# EXTRACT TO READ
- Conference: Big East Conference
- Record: 19–13 (8–10 Big East)
- Head coach: Travis Steele (2nd season);
- Assistant coaches: Jonas Hayes (2nd season); Ben Johnson (2nd season); Dante Jackson (2nd season);
- Home arena: Cintas Center

= 2019–20 Xavier Musketeers men's basketball team =

American college basketball season

The 2019–20 Xavier Musketeers men's basketball team represented Xavier University during the 2019–20 NCAA Division I men's basketball season as a member of the Big East Conference. Led by second-year head coach Travis Steele, they played their home games at the Cintas Center in Cincinnati, Ohio. They finished the season 19–13, 8–10 in Big East play to finish in a tie for sixth place. They lost in the first round of the Big East tournament to DePaul. Soon thereafter, all postseason tournaments were canceled due to the ongoing COVID-19 pandemic which effectively ended their season.

(Records drawn from a data source)
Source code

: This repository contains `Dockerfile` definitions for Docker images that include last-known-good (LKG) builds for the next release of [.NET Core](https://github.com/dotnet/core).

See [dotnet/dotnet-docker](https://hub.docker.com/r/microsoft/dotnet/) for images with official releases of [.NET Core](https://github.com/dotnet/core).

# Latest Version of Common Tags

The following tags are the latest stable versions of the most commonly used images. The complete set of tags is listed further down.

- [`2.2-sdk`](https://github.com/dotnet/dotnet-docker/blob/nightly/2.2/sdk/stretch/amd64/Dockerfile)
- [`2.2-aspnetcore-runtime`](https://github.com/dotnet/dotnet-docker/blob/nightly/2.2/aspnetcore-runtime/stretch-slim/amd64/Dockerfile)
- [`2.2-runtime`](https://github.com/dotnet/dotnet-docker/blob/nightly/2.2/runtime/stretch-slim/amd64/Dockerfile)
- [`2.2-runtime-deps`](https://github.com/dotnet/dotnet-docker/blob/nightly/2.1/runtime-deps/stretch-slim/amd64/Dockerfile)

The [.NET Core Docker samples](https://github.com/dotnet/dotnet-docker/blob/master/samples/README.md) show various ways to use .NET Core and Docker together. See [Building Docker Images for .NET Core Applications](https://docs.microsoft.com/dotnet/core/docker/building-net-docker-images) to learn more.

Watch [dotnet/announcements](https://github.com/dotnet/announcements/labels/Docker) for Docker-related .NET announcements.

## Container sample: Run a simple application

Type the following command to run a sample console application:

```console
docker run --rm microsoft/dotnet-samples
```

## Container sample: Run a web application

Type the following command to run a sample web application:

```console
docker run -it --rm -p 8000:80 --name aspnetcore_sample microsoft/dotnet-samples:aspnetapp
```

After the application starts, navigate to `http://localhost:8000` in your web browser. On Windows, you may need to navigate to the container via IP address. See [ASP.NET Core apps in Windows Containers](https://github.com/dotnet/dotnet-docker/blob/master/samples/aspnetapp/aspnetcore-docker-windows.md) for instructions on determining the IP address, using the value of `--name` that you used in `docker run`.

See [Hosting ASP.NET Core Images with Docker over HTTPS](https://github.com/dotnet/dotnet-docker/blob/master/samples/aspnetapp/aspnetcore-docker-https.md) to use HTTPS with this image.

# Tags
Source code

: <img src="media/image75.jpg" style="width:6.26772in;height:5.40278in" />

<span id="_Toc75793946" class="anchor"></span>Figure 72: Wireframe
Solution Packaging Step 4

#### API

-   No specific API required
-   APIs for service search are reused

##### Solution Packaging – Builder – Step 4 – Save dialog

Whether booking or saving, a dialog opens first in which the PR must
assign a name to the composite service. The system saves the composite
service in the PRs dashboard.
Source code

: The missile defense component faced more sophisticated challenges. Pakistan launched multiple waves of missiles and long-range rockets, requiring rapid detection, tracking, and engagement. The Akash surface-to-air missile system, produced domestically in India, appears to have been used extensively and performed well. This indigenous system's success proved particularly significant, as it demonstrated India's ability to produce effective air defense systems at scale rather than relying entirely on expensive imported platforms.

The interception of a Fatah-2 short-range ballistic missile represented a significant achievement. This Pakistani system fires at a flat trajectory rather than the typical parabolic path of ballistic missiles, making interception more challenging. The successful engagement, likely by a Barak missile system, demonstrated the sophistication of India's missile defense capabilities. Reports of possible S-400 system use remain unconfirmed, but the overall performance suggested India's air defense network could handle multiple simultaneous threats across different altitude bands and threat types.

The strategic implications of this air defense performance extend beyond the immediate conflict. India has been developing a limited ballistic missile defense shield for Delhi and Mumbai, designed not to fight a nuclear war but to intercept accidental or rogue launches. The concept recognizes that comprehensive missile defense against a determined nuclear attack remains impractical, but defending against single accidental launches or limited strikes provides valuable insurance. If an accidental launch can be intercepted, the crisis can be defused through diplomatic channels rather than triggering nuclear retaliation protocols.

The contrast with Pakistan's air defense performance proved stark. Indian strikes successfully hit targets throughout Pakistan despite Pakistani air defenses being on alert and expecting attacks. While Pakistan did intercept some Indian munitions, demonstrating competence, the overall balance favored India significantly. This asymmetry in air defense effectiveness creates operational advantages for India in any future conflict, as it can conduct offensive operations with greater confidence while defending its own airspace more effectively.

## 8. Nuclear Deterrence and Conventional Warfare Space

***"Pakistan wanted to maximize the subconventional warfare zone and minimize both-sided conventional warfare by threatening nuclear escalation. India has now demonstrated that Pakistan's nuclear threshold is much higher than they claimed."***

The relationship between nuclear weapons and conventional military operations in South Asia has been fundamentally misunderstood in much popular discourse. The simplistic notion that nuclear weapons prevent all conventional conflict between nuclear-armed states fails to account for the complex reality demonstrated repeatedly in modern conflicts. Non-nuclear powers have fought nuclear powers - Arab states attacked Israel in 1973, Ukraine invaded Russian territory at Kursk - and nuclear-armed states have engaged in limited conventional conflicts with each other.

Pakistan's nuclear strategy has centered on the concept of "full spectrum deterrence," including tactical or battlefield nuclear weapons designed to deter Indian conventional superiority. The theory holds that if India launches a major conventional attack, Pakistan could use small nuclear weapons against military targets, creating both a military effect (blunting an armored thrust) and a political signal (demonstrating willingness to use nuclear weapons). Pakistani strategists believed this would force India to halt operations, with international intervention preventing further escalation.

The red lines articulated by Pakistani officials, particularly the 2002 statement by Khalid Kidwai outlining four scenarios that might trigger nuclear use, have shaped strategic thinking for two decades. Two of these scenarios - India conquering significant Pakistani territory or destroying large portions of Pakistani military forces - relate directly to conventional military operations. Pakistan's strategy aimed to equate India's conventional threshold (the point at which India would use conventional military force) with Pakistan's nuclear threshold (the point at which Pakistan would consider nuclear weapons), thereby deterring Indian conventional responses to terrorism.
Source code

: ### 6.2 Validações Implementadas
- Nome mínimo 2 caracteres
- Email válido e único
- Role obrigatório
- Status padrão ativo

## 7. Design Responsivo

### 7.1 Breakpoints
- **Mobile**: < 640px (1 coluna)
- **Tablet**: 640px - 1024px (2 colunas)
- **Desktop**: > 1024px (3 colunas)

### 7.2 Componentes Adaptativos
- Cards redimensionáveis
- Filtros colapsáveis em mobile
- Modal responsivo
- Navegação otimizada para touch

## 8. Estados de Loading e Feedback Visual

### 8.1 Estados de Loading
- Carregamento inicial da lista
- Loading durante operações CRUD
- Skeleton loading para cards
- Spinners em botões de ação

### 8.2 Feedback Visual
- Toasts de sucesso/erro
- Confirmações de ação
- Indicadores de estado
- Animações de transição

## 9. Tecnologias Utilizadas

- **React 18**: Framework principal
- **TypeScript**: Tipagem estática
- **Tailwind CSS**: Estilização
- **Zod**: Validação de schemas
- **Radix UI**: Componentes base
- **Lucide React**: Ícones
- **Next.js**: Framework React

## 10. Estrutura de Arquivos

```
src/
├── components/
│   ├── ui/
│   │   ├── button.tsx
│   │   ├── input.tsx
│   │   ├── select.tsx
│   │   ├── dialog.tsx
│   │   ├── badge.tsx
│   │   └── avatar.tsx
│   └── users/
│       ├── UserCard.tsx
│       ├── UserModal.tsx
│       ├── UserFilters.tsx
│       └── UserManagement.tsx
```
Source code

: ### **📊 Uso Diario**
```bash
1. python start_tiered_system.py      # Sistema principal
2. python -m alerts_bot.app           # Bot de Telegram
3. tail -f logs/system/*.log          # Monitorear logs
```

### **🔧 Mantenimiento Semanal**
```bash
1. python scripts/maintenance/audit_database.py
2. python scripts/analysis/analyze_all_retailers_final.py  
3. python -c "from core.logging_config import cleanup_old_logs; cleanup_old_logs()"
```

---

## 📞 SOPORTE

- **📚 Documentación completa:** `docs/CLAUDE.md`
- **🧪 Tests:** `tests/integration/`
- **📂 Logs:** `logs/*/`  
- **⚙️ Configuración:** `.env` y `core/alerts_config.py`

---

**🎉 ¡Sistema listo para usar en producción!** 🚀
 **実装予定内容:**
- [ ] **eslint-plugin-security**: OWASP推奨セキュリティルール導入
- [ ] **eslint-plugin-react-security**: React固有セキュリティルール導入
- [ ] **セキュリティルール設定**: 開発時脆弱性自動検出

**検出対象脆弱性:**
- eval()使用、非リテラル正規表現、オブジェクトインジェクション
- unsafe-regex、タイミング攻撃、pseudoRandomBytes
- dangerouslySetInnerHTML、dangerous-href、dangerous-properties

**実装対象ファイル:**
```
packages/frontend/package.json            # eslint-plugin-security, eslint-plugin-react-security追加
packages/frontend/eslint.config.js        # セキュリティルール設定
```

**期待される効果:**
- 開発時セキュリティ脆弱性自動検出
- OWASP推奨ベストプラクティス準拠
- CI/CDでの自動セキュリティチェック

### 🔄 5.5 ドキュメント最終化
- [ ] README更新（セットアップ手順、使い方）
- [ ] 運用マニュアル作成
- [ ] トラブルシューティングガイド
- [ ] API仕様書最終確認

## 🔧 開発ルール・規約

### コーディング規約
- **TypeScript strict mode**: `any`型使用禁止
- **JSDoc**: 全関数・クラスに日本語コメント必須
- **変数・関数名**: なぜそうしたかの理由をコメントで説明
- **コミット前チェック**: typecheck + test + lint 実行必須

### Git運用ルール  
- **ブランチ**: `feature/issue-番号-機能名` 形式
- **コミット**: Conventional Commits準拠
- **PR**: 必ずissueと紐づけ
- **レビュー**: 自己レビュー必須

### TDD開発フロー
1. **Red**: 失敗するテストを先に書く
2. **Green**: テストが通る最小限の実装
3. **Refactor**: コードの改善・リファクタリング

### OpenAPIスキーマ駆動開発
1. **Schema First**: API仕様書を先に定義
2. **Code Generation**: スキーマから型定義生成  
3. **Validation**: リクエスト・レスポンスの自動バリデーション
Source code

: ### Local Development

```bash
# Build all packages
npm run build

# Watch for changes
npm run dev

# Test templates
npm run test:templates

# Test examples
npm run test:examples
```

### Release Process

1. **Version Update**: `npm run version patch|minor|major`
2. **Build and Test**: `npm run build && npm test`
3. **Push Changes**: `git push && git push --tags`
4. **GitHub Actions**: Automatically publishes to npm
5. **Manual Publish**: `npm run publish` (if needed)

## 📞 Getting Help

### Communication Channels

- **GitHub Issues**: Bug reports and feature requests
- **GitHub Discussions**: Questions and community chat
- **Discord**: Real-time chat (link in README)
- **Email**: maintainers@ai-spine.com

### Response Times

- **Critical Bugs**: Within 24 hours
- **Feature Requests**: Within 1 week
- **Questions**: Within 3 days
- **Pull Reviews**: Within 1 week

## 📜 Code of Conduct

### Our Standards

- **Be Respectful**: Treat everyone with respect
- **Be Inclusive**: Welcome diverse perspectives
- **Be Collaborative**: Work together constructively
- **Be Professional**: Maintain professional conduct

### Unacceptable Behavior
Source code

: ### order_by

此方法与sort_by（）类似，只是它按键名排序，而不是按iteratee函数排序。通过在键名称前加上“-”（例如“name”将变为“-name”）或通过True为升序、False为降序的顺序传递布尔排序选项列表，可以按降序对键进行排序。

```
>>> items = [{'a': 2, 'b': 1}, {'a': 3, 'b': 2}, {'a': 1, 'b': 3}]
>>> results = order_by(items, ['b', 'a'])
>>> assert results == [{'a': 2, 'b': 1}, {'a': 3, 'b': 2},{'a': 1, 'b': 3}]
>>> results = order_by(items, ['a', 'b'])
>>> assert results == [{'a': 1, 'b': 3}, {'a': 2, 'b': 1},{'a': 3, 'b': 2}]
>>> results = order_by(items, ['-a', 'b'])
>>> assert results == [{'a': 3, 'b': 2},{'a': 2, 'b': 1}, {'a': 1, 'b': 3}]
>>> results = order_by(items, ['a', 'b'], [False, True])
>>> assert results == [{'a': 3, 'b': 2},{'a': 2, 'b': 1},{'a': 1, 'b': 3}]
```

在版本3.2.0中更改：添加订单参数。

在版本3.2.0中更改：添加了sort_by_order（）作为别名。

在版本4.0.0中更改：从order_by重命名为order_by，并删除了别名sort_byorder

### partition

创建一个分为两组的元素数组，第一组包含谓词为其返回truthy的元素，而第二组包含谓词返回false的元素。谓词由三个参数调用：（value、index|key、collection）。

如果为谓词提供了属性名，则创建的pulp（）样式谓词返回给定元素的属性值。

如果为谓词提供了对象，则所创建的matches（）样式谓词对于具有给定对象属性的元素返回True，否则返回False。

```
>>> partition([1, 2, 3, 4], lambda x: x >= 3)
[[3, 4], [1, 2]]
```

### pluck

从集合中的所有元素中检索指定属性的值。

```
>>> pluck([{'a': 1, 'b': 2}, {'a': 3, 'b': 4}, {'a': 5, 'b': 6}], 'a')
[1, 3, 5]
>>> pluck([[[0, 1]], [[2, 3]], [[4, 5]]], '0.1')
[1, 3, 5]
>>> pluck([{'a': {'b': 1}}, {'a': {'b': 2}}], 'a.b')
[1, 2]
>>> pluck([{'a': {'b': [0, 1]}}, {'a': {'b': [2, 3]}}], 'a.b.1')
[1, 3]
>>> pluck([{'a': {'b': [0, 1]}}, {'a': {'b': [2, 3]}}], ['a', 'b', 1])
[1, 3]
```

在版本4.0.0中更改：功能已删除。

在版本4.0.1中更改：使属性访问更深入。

# REQUIRED WORK
(A) Decide whether each statement agrees with the passage on the 2019–20 Xavier team, and answer yes or no, quoting the words from the passage that settle it: (i) The team played its home games at the Cintas Center in Cincinnati, Ohio. (ii) The team won its first-round game in the Big East tournament. (iii) Travis Steele was in his second season as head coach.
(B) Answer these questions using the passage on the 2019–20 Xavier team:
(i) Which three assistant coaches are listed?
(ii) Where did the team finish in Big East play?
(iii) Why were all postseason tournaments canceled?
(C) Write the next part of the passage on the 2019–20 Xavier team, picking up after its final sentence.
The listing has no connection to the passage on the 2019–20 Xavier team.

# SOLVED TASKS
(A)
(i) Yes: "they played their home games at the Cintas Center in Cincinnati, Ohio"
(ii) No: "They lost in the first round of the Big East tournament to DePaul."
(iii) Yes: "Led by second-year head coach Travis Steele"

(B)
(i) Jonas Hayes, Ben Johnson and Dante Jackson
(ii) In a tie for sixth place
(iii) Because of the ongoing COVID-19 pandemic

(C)
==Previous season==
The Musketeers finished the 2018–19 season 19–16, 9–9 in Big East play to finish in third place. They defeated Creighton in the quarterfinals before losing to Villanova in the semifinals of the Big East tournament. The Musketeers failed to receive a bid to a postseason tournament.

==Offseason==
===Departures===

| Name | Number | Pos. | Height | Weight | Year | Hometown | Reason for departure |
|---|---|---|---|---|---|---|---|
| Kyle Castlin | 2 | G | 6'4" | 193 | Graduate Student | Marietta, GA | Graduated |
| Elias Harden | 4 | G | 6'5" | 187 | Sophomore | East Point, GA | Transferred to Jacksonville State |
| Keonte Kennedy | 11 | G | 6'5" | 187 | Freshman | Aurora, CO | Transferred to UTEP |
| Ryan Welage | 32 | F | 6'10" | 205 | Graduate Student | Greensburg, IN | Graduated |
| Zach Hankins | 35 | F | 6'11" | 245 | Graduate Student | Charlevoix, MI | Graduated |

===Incoming transfers===

| Name | Number | Pos. | Height | Weight | Year | Hometown | Previous School |
|---|---|---|---|---|---|---|---|
| Bryce Moore | 11 | G | 6'3" | 180 | Graduate Student | Indianapolis, IN | Transferred from Western Michigan after graduating. Will have one year of eligibility beginning immediately. |
| Jason Carter | 25 | F | 6'8" | 227 | RS Junior | Johnstown, OH | Transferred from Ohio after graduating. Will have two years of eligibility beginning immediately. |

==Roster==

- Jan 2, 2020 - Dahmir Bishop entered the transfer portal. Bishop would ultimately transfer to Saint Joseph's.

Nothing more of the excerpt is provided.